🤖 AI Summary
This work addresses the limitations of entropy-based uncertainty estimation in selective prediction with large language models, which often fails to reliably trigger rejection mechanisms under low target error rates due to model-dependent biases. To enhance prediction safety in high-stakes scenarios, the authors propose a novel uncertainty assessment method that integrates entropy with correctness-probe signals. Extensive experiments across three question-answering benchmarks—TriviaQA, BioASQ, and MedicalQA—and four model families demonstrate that the proposed approach consistently outperforms entropy-only baselines in both risk–coverage trade-offs and calibration performance, effectively mitigating the shortcomings of conventional entropy-based measures.
📝 Abstract
Selective prediction systems can mitigate harms resulting from language model hallucinations by abstaining from answering in high-risk cases. Uncertainty quantification techniques are often employed to identify such cases, but are rarely evaluated in the context of the wider selective prediction policy and its ability to operate at low target error rates. We identify a model-dependent failure mode of entropy-based uncertainty methods that leads to unreliable abstention behaviour, and address it by combining entropy scores with a correctness probe signal.

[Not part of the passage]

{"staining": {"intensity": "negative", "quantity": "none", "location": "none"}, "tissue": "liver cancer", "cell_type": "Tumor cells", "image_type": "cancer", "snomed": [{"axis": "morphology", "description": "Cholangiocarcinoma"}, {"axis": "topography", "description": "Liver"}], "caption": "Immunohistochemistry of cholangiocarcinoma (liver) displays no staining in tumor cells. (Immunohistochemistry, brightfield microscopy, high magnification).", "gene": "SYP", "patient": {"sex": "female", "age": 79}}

We find that across three QA benchmarks (TriviaQA, BioASQ, MedicalQA) and four model families, the combined score generally improves both the risk--coverage trade-off and calibration performance relative to entropy-only baselines. Our results highlight the importance of deployment-facing evaluation of uncertainty methods, using metrics that directly reflect whether a system can be trusted to operate at a stated risk level.